Comparative example 1
A small receptor molecule DC4Cl that does not contain an intrinsic quinoid unit, having the structural formula:
Figure BDA0003469416720000171
the synthetic route is as follows:
Figure BDA0003469416720000172
(1) Synthesis of Compound 33
Compound 32 (800 mg,1.86 mmol), pdCl was reacted under nitrogen atmosphere 2 (PhCN) 2 (22 mg,0.056 mmol), potassium fluoride (216 mg,3.72 mmol) and silver nitrate (630 mg,3.72 mmol) were dissolved in 6ml of ultra-dry DMSO and stirred overnight at 60 ℃. Cooled to room temperature, extracted with dichloromethane, and the organic phase was washed with saturated saline, dried over anhydrous magnesium sulfate, and separated and purified by column chromatography to give a red solid product in 60% yield.
(2) Synthesis of DC4Cl
Compound 33 (300 mg,0.35 mmol) and compound 5 (367 mg,1.4 mmol) were dissolved in 15ml of chloroform under nitrogen atmosphere, and 1.5ml of ultra-dry pyridine was added to react at 65℃for 1h. The reaction solution was concentrated and settled in 200ml of anhydrous methanol, and the crude product solid was obtained by suction filtration. Separating and purifying by column chromatography to obtain blue-black solid product with metallic luster, with a yield of 90%.
Comparative example 2
A near infrared receptor small molecule DPPO4Cl that does not contain an intrinsic quinoid structure, having the structural formula:
Figure BDA0003469416720000173
the synthetic route is as follows:
Figure BDA0003469416720000181
/>
(1) Synthesis of Compound 35
Super-dry phosphorus oxychloride (140 mg,0.91 mmol) and super-dry DMF (209 mg,2.86 mmol) were stirred at 0deg.C for 30min under nitrogen atmosphere. To the reaction flask was added dropwise compound 34 (262 mg,0.22 mmol) dissolved in 6ml of ultra-dry 1, 2-dichloroethane. The temperature is raised to 90 ℃ to react for 12 hours. Adding saturated sodium bicarbonate water solution, stirring for 2 hr, cooling to room temperature, extracting with dichloromethane, washing organic phase with saturated saline solution, drying with anhydrous magnesium sulfate, and separating and purifying by column chromatography to obtain product with 75% yield.
(2) Synthesis of DPPO4Cl
Compound 35 (255 mg,0.206 mmol) and compound 5 (217 mg, 0.706 mmol) were dissolved in 13ml of chloroform under nitrogen atmosphere, and 1.3ml of ultra-dry pyridine was added to react at 65℃for 1h. The reaction solution was concentrated and settled in 200ml of anhydrous methanol, and the crude product solid was obtained by suction filtration. And separating and purifying by adopting a column chromatography separation method to obtain a black solid product with metallic luster, wherein the yield is 90%.
Comparative example 3
A near infrared receptor small molecule IIDCN not comprising an intrinsic quinoid structure, having the structural formula:
Figure BDA0003469416720000182
the synthetic route is as follows:
Figure BDA0003469416720000191
(1) Synthesis of Compound 37
Compound 36 (170 mg,0.29 mmol), compound 2 (608 mg,0.88 mmol) and palladium tetraphenylphosphine (16 mg,0.0087 mmol) were dissolved in a mixed solvent of 4ml toluene and 0.4ml DMF under nitrogen atmosphere. Reflux-reacting at 110 deg.c for 24 hr, cooling to room temperature, extracting with dichloromethane, washing the organic phase with saturated saline solution, drying with anhydrous magnesium sulfate, and separating and purifying with column chromatography to obtain product in 68% yield.

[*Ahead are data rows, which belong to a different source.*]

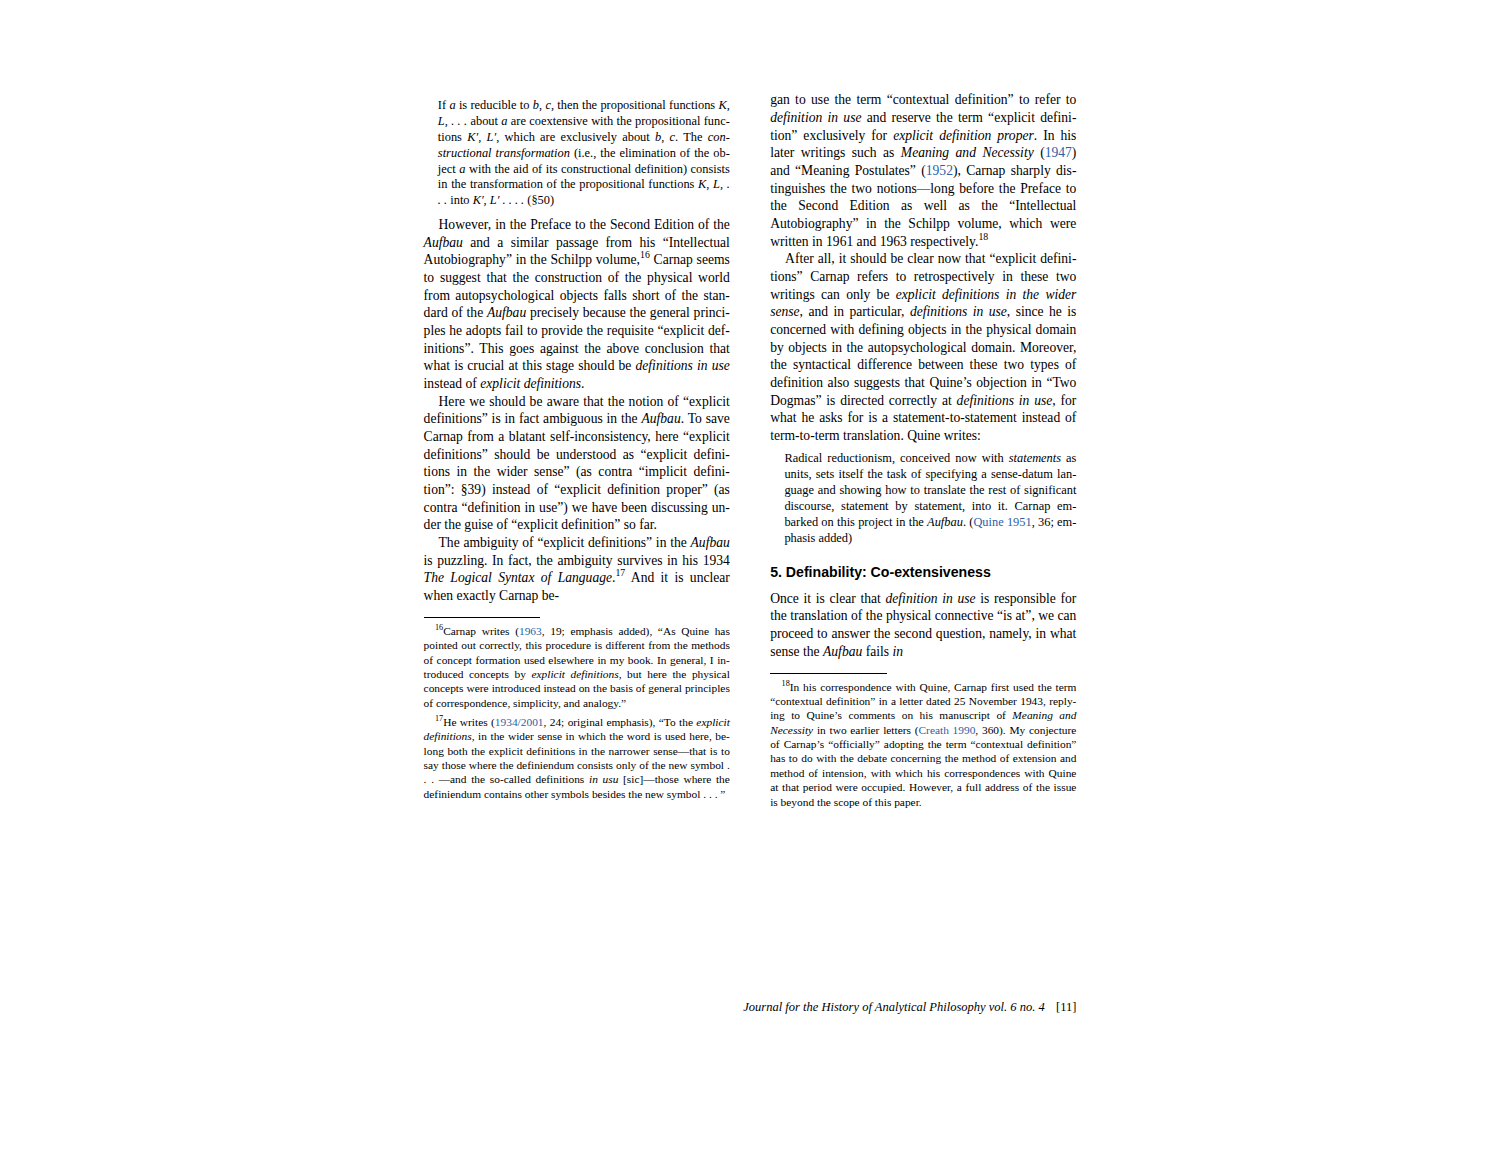If a is reducible to b, c, then the propositional functions K, L, . . . about a are coextensive with the propositional functions K′, L′, which are exclusively about b, c. The constructional transformation (i.e., the elimination of the object a with the aid of its constructional definition) consists in the transformation of the propositional functions K, L, . . . into K′, L′ . . . . (§50)
However, in the Preface to the Second Edition of the Aufbau and a similar passage from his “Intellectual Autobiography” in the Schilpp volume,16 Carnap seems to suggest that the construction of the physical world from autopsychological objects falls short of the standard of the Aufbau precisely because the general principles he adopts fail to provide the requisite “explicit definitions”. This goes against the above conclusion that what is crucial at this stage should be definitions in use instead of explicit definitions.
Here we should be aware that the notion of “explicit definitions” is in fact ambiguous in the Aufbau. To save Carnap from a blatant self-inconsistency, here “explicit definitions” should be understood as “explicit definitions in the wider sense” (as contra “implicit definition”: §39) instead of “explicit definition proper” (as contra “definition in use”) we have been discussing under the guise of “explicit definition” so far.
The ambiguity of “explicit definitions” in the Aufbau is puzzling. In fact, the ambiguity survives in his 1934 The Logical Syntax of Language.17 And it is unclear when exactly Carnap be-
16Carnap writes (1963, 19; emphasis added), “As Quine has pointed out correctly, this procedure is different from the methods of concept formation used elsewhere in my book. In general, I introduced concepts by explicit definitions, but here the physical concepts were introduced instead on the basis of general principles of correspondence, simplicity, and analogy.”
17He writes (1934/2001, 24; original emphasis), “To the explicit definitions, in the wider sense in which the word is used here, belong both the explicit definitions in the narrower sense—that is to say those where the definiendum consists only of the new symbol . . . —and the so-called definitions in usu [sic]—those where the definiendum contains other symbols besides the new symbol . . . ”
gan to use the term “contextual definition” to refer to definition in use and reserve the term “explicit definition” exclusively for explicit definition proper. In his later writings such as Meaning and Necessity (1947) and “Meaning Postulates” (1952), Carnap sharply distinguishes the two notions—long before the Preface to the Second Edition as well as the “Intellectual Autobiography” in the Schilpp volume, which were written in 1961 and 1963 respectively.18
After all, it should be clear now that “explicit definitions” Carnap refers to retrospectively in these two writings can only be explicit definitions in the wider sense, and in particular, definitions in use, since he is concerned with defining objects in the physical domain by objects in the autopsychological domain. Moreover, the syntactical difference between these two types of definition also suggests that Quine’s objection in “Two Dogmas” is directed correctly at definitions in use, for what he asks for is a statement-to-statement instead of term-to-term translation. Quine writes:
Radical reductionism, conceived now with statements as units, sets itself the task of specifying a sense-datum language and showing how to translate the rest of significant discourse, statement by statement, into it. Carnap embarked on this project in the Aufbau. (Quine 1951, 36; emphasis added)
5. Definability: Co-extensiveness
Once it is clear that definition in use is responsible for the translation of the physical connective “is at”, we can proceed to answer the second question, namely, in what sense the Aufbau fails in
18In his correspondence with Quine, Carnap first used the term “contextual definition” in a letter dated 25 November 1943, replying to Quine’s comments on his manuscript of Meaning and Necessity in two earlier letters (Creath 1990, 360). My conjecture of Carnap’s “officially” adopting the term “contextual definition” has to do with the debate concerning the method of extension and method of intension, with which his correspondences with Quine at that period were occupied. However, a full address of the issue is beyond the scope of this paper.
Journal for the History of Analytical Philosophy vol. 6 no. 4[11]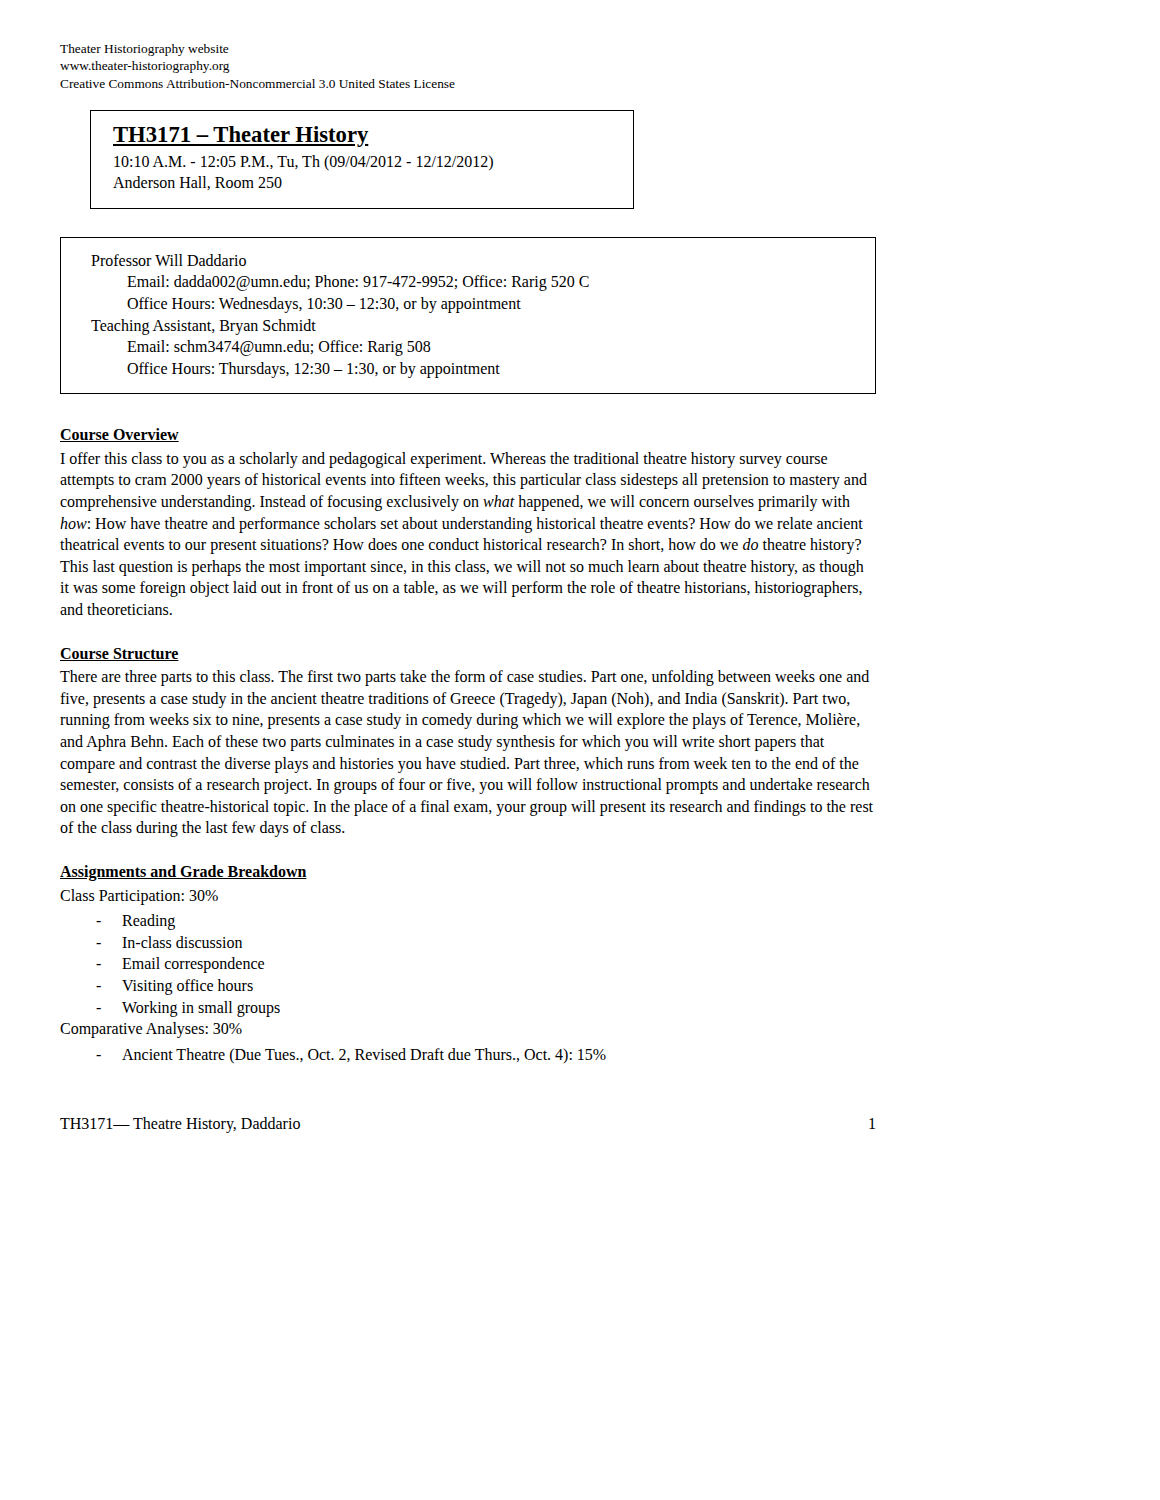Theater Historiography website
www.theater-historiography.org
Creative Commons Attribution-Noncommercial 3.0 United States License
TH3171 – Theater History
10:10 A.M. - 12:05 P.M., Tu, Th (09/04/2012 - 12/12/2012)
Anderson Hall, Room 250
Professor Will Daddario
Email: dadda002@umn.edu; Phone: 917-472-9952; Office: Rarig 520 C
Office Hours: Wednesdays, 10:30 – 12:30, or by appointment
Teaching Assistant, Bryan Schmidt
Email: schm3474@umn.edu; Office: Rarig 508
Office Hours: Thursdays, 12:30 – 1:30, or by appointment
Course Overview
I offer this class to you as a scholarly and pedagogical experiment. Whereas the traditional theatre history survey course attempts to cram 2000 years of historical events into fifteen weeks, this particular class sidesteps all pretension to mastery and comprehensive understanding. Instead of focusing exclusively on what happened, we will concern ourselves primarily with how: How have theatre and performance scholars set about understanding historical theatre events? How do we relate ancient theatrical events to our present situations? How does one conduct historical research? In short, how do we do theatre history? This last question is perhaps the most important since, in this class, we will not so much learn about theatre history, as though it was some foreign object laid out in front of us on a table, as we will perform the role of theatre historians, historiographers, and theoreticians.
Course Structure
There are three parts to this class. The first two parts take the form of case studies. Part one, unfolding between weeks one and five, presents a case study in the ancient theatre traditions of Greece (Tragedy), Japan (Noh), and India (Sanskrit). Part two, running from weeks six to nine, presents a case study in comedy during which we will explore the plays of Terence, Molière, and Aphra Behn. Each of these two parts culminates in a case study synthesis for which you will write short papers that compare and contrast the diverse plays and histories you have studied. Part three, which runs from week ten to the end of the semester, consists of a research project. In groups of four or five, you will follow instructional prompts and undertake research on one specific theatre-historical topic. In the place of a final exam, your group will present its research and findings to the rest of the class during the last few days of class.
Assignments and Grade Breakdown
Class Participation: 30%
Reading
In-class discussion
Email correspondence
Visiting office hours
Working in small groups
Comparative Analyses: 30%
Ancient Theatre (Due Tues., Oct. 2, Revised Draft due Thurs., Oct. 4): 15%
TH3171— Theatre History, Daddario 1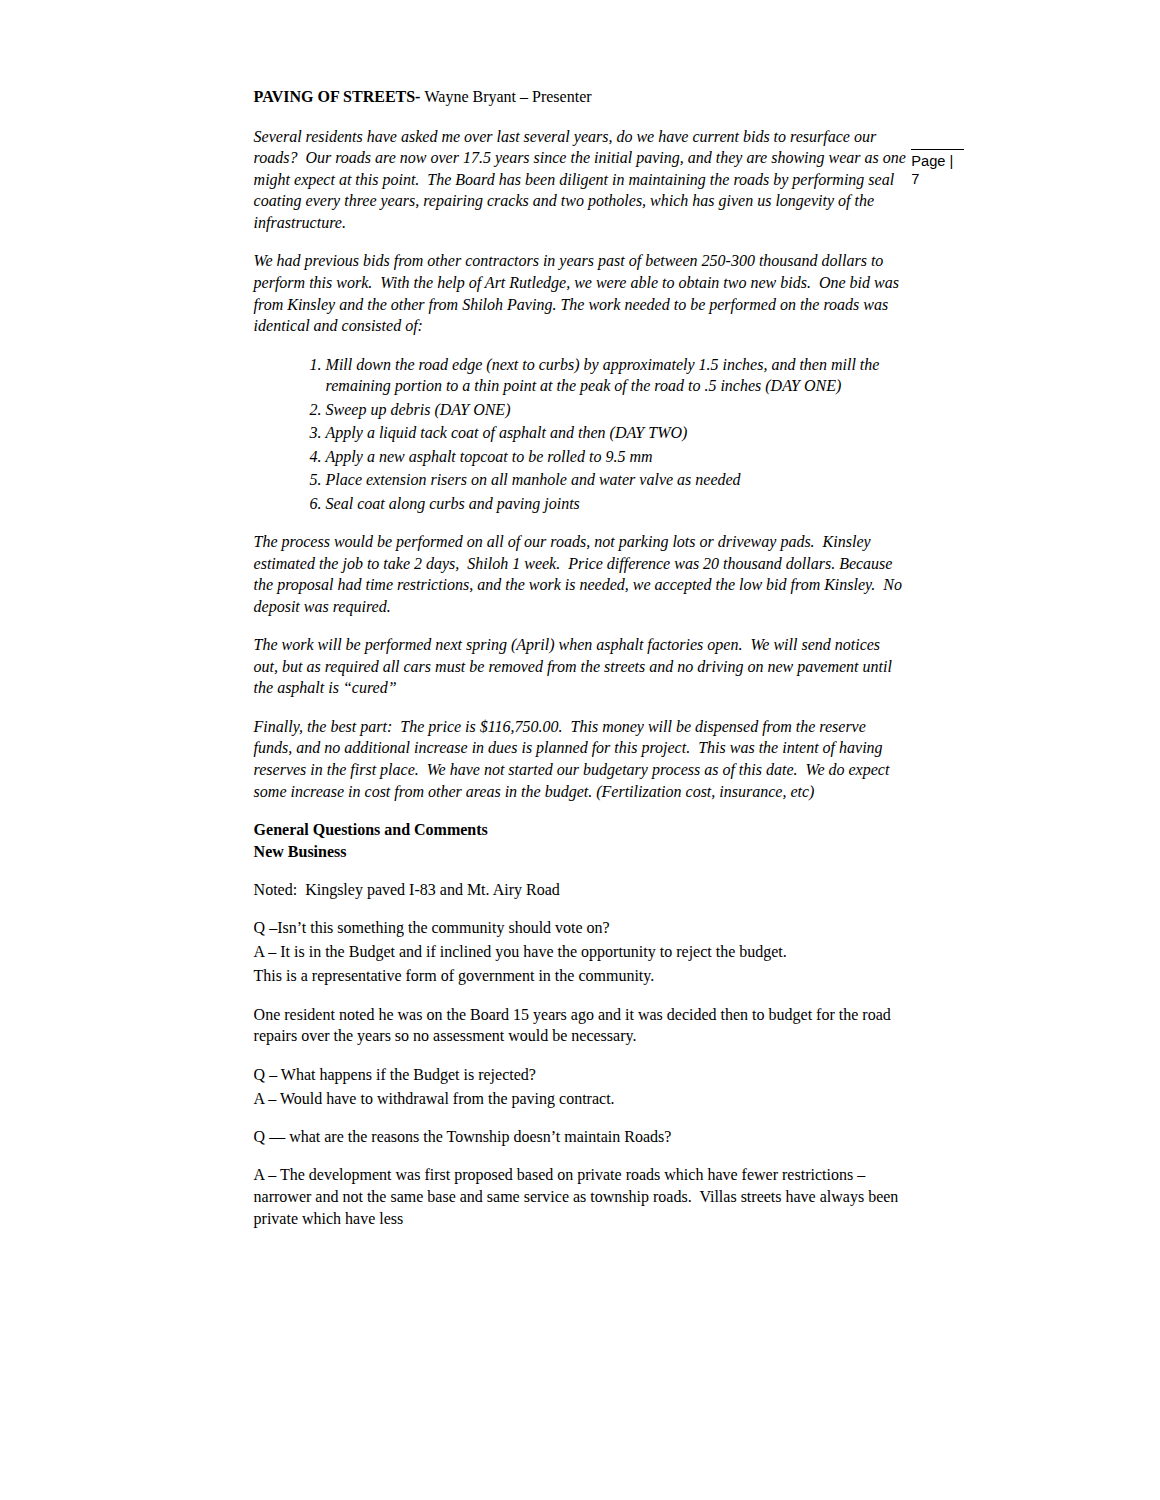Page | 7
PAVING OF STREETS- Wayne Bryant – Presenter
Several residents have asked me over last several years, do we have current bids to resurface our roads? Our roads are now over 17.5 years since the initial paving, and they are showing wear as one might expect at this point. The Board has been diligent in maintaining the roads by performing seal coating every three years, repairing cracks and two potholes, which has given us longevity of the infrastructure.
We had previous bids from other contractors in years past of between 250-300 thousand dollars to perform this work. With the help of Art Rutledge, we were able to obtain two new bids. One bid was from Kinsley and the other from Shiloh Paving. The work needed to be performed on the roads was identical and consisted of:
Mill down the road edge (next to curbs) by approximately 1.5 inches, and then mill the remaining portion to a thin point at the peak of the road to .5 inches (DAY ONE)
Sweep up debris (DAY ONE)
Apply a liquid tack coat of asphalt and then (DAY TWO)
Apply a new asphalt topcoat to be rolled to 9.5 mm
Place extension risers on all manhole and water valve as needed
Seal coat along curbs and paving joints
The process would be performed on all of our roads, not parking lots or driveway pads. Kinsley estimated the job to take 2 days, Shiloh 1 week. Price difference was 20 thousand dollars. Because the proposal had time restrictions, and the work is needed, we accepted the low bid from Kinsley. No deposit was required.
The work will be performed next spring (April) when asphalt factories open. We will send notices out, but as required all cars must be removed from the streets and no driving on new pavement until the asphalt is “cured”
Finally, the best part: The price is $116,750.00. This money will be dispensed from the reserve funds, and no additional increase in dues is planned for this project. This was the intent of having reserves in the first place. We have not started our budgetary process as of this date. We do expect some increase in cost from other areas in the budget. (Fertilization cost, insurance, etc)
General Questions and Comments
New Business
Noted: Kingsley paved I-83 and Mt. Airy Road
Q –Isn’t this something the community should vote on?
A – It is in the Budget and if inclined you have the opportunity to reject the budget.
This is a representative form of government in the community.
One resident noted he was on the Board 15 years ago and it was decided then to budget for the road repairs over the years so no assessment would be necessary.
Q – What happens if the Budget is rejected?
A – Would have to withdrawal from the paving contract.
Q — what are the reasons the Township doesn’t maintain Roads?
A – The development was first proposed based on private roads which have fewer restrictions – narrower and not the same base and same service as township roads. Villas streets have always been private which have less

(2) Synthesis of Compound 38
Super-dry phosphorus oxychloride (140 mg,0.91 mmol) and super-dry DMF (209 mg,2.86 mmol) were stirred at 0deg.C for 30min under nitrogen atmosphere. To the reaction flask was added dropwise compound 37 (270 mg,0.22 mmol) dissolved in 6ml of ultra-dry 1, 2-dichloroethane. The temperature is raised to 90 ℃ to react for 12 hours. Adding saturated sodium bicarbonate water solution, stirring for 2 hr, cooling to room temperature, extracting with dichloromethane, washing organic phase with saturated saline solution, drying with anhydrous magnesium sulfate, and separating and purifying by column chromatography to obtain product with 80% yield.
(3) Synthesis of IIDCN
Compound 38 (260 mg,0.206 mmol) and compound 22 (190 mg,0.206 mmol) were dissolved in 13ml of chloroform under nitrogen atmosphere, and 1.3ml of ultra-dry pyridine was added to react at 65℃for 1h. The reaction solution was concentrated and settled in 200ml of anhydrous methanol, and the crude product solid was obtained by suction filtration. And separating and purifying by adopting a column chromatography separation method to obtain a black solid product with metallic luster, wherein the yield is 91%.
Comparative example 4
A near infrared receptor small molecule BTTCIC-4F which does not contain an intrinsic quinoid structure has the following structural formula:
Figure BDA0003469416720000201
the synthetic route is as follows:
Figure BDA0003469416720000202
(1) Synthesis of Compound 40
Compound 39 (102 mg,0.29 mmol), compound 2 (608 mg,0.88 mmol) and palladium tetraphenylphosphine (16 mg,0.0087 mmol) were dissolved in a mixed solvent of 4ml toluene and 0.4ml DMF under nitrogen atmosphere. Reflux-reacting at 110 deg.c for 24 hr, cooling to room temperature, extracting with dichloromethane, washing the organic phase with saturated saline solution, drying with anhydrous magnesium sulfate, and separating and purifying with column chromatography to obtain the product in 73% yield.
(2) Synthesis of Compound 41
Super-dry phosphorus oxychloride (140 mg,0.91 mmol) and super-dry DMF (209 mg,2.86 mmol) were stirred at 0deg.C for 30min under nitrogen atmosphere. To the reaction flask was added dropwise compound 40 (219 mg,0.22 mmol) dissolved in 6ml of ultra-dry 1, 2-dichloroethane. The temperature is raised to 90 ℃ to react for 12 hours. Adding saturated sodium bicarbonate water solution, stirring for 2 hr, cooling to room temperature, extracting with dichloromethane, washing organic phase with saturated saline solution, drying with anhydrous magnesium sulfate, and separating and purifying by column chromatography to obtain product with 80% yield.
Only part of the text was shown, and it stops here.